Day 192: The Monkees - Pisces, Aquarius, Capricorn & Jones Ltd.
My source of knowledge about the Monkees is pretty much exclusively that Simpsons episode where Marge explains her childhood Monkees-related childhood trauma of finding out that the Monkees don’t write their own songs and they don’t even play their own instruments. I also have picked up from somewhere a belief that they’re sort of like the weenier cousins of the Beatles, but I don’t know, I haven’t really listened to them. Today’s album is their fourth release, Pisces, Aquarius, Capricorn & Jones Ltd., as I need to plug up this hole in my music knowledge.
Album cover courtesy of Colgems Records
The band was originally formed for a sitcom of the same name, of a rock band comprised of four guys who are struggling to find success in Los Angeles. They’ve restored and uploaded some episodes to their YouTube channel and having watched one, it seems fine. I’d watch more and could probably be fairly entertained, but considering that I think television peaked at Baywatch, that’s not saying much. The members were found though an ad in the Hollywood Reporter, asking for guys to come audition:
Madness!! Auditions. Folk & Roll Musicians-Singers for acting roles in new TV series. Running parts for 4 insane boys, age 17–21. Want spirited Ben Frank's-types. Have courage to work. Must come down for interview.
The show ran for two seasons and they recorded albums to go with the show, but members Micky Dolenz, Davy Jones, Michael Nesmith, and Peter Tork started to crave larger amounts of creative control in the musical process, as they didn’t have say in the songwriting and their parts were secretly recorded by session musicians in the Wrecking Crew. It all came to a head when Nesmith was frustrated and blew the whistle in an interview:
Tell the world that we’re synthetic because, damn it, we are. Tell them the Monkees were wholly man-made overnight; that millions of dollars have been poured into this thing. Tell the world we don’t record our own music.
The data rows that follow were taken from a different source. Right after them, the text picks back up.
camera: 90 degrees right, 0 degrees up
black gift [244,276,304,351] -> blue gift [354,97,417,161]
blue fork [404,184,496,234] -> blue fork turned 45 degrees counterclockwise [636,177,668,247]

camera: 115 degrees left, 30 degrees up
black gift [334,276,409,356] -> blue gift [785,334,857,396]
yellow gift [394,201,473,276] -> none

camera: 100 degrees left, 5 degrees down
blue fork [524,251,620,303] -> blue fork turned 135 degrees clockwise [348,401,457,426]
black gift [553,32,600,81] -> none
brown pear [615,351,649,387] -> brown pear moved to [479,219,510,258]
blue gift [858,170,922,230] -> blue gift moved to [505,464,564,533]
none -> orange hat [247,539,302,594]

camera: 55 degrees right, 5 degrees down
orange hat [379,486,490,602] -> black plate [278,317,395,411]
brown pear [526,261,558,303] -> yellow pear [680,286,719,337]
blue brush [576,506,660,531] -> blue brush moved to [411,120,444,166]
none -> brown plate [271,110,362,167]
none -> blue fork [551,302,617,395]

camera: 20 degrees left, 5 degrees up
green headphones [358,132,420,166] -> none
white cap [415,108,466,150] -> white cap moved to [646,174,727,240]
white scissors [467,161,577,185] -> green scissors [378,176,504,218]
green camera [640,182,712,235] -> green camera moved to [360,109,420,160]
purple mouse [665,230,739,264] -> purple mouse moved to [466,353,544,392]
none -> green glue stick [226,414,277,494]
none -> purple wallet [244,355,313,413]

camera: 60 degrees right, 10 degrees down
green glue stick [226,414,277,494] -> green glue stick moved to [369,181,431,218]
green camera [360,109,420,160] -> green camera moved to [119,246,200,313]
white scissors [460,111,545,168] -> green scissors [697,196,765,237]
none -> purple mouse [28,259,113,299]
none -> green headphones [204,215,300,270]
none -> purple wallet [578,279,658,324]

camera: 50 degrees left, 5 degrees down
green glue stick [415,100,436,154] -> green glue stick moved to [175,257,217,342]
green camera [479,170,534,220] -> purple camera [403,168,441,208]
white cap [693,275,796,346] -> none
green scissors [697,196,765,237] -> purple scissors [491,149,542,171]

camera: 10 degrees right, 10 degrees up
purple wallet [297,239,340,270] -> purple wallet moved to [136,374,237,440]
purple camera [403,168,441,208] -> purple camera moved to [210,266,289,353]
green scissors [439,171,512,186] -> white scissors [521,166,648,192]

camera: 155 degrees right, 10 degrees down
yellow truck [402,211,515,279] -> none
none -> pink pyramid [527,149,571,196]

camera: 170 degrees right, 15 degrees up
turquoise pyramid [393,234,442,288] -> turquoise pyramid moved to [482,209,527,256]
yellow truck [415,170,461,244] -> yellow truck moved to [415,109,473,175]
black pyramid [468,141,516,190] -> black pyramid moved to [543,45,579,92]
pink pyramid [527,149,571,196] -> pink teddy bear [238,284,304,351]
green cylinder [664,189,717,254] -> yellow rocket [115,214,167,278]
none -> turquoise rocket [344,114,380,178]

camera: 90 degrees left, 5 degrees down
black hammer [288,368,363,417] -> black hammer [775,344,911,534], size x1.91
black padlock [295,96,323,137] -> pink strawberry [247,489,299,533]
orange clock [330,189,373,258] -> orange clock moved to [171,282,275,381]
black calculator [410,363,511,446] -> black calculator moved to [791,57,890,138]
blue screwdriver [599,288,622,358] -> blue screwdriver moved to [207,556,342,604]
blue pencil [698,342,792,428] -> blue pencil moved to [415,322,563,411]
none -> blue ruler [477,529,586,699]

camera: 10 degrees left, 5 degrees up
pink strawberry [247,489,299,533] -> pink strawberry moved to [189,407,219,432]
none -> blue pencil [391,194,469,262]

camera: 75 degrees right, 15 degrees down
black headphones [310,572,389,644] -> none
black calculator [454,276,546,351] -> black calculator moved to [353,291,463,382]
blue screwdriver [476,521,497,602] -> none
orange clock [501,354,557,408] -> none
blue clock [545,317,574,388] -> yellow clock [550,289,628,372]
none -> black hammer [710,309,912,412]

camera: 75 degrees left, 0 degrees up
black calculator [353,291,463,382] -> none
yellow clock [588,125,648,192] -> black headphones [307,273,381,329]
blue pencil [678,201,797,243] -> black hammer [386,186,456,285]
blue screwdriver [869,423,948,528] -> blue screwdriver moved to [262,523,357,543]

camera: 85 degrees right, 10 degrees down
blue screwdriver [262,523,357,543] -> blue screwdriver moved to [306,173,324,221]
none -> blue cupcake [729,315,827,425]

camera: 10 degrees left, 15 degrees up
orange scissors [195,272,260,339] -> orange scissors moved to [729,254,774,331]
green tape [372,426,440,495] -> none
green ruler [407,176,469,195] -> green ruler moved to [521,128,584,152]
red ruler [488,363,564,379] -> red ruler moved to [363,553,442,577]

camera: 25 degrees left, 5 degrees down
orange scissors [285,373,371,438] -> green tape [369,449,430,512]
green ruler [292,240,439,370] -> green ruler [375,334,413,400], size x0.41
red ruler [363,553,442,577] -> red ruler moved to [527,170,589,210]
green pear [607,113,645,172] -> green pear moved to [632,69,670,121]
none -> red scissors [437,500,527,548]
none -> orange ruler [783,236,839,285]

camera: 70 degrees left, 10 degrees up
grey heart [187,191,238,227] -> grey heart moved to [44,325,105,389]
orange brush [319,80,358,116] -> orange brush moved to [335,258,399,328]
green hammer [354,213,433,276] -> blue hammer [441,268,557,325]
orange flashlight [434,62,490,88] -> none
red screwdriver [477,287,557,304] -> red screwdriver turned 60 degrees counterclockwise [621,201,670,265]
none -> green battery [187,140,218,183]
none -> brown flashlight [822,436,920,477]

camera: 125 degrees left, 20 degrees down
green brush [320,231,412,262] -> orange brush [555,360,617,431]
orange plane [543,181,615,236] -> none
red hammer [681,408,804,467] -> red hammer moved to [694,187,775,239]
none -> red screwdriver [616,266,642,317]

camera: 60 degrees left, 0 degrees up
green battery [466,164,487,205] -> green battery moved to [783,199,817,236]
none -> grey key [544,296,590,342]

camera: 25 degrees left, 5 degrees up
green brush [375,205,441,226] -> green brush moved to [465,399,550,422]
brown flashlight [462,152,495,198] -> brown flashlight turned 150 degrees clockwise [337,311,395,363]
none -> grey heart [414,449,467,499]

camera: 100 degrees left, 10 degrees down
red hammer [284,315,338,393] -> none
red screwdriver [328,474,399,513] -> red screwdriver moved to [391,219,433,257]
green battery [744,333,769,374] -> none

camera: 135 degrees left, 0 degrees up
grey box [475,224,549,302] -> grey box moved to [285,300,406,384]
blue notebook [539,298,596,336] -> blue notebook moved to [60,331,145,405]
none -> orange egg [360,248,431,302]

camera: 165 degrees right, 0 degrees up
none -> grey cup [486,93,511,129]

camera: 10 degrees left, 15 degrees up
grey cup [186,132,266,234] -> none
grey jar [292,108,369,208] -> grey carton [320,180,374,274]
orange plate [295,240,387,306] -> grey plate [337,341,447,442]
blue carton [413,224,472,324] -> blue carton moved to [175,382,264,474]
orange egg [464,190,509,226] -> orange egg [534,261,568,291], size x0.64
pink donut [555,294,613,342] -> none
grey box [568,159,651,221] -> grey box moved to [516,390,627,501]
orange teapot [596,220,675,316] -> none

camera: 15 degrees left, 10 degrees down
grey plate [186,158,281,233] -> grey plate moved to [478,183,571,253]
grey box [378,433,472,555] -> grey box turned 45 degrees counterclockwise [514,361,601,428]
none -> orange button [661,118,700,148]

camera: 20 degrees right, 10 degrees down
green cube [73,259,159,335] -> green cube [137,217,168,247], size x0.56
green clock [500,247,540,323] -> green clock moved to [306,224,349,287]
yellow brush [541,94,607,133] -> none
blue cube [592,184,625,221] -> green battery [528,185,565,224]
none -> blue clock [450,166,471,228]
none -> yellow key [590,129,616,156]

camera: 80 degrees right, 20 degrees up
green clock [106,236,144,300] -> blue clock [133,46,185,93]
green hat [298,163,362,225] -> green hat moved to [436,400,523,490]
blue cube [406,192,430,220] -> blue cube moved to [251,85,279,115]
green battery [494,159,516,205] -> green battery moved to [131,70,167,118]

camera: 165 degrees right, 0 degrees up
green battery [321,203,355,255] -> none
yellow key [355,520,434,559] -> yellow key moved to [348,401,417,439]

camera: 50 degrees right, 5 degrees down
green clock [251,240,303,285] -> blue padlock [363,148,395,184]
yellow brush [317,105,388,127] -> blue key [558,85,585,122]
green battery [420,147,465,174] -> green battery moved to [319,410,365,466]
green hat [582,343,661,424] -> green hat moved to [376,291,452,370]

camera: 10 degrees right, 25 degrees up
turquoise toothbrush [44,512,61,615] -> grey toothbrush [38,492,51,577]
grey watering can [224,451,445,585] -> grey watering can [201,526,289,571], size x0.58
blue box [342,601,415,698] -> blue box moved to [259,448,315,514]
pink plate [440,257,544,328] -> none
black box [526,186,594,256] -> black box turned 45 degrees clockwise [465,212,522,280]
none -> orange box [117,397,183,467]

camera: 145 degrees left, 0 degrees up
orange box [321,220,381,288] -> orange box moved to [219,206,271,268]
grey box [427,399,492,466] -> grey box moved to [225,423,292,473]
First of all, I don’t understand how people were surprised that members in a sitcom band didn’t write the songs on the show. Next you’re going to tell me they didn’t even write their own lines! Man alive, were people really that gullible? Considering everything that’s going on in the world, I’m assuming the answer is yes, but still. It’s as if there’d be an outcry in 2008 when young men of the world found out that Megan Fox isn’t really a mechanic.
I do pretty much stand by my original assumption that the Monkees are the less worldly cousins of the Beatles. I’m not saying that the songs are bad, it’s perfectly passable background music and I am tempted to like them more after finding out that they were under FBI investigation for having anti-war messages on stage that the feds considered to be dangerous leftie political intervention, but even that isn’t enough to reel me in. I can’t even find the interest to yammer about it – reader, it was fine.
The Monkees sounds like what it is: a corporate boy band that’s not there to make high art, but just commercially appealing mass pop. Pleasant but soulless, it’s a 6.5/10.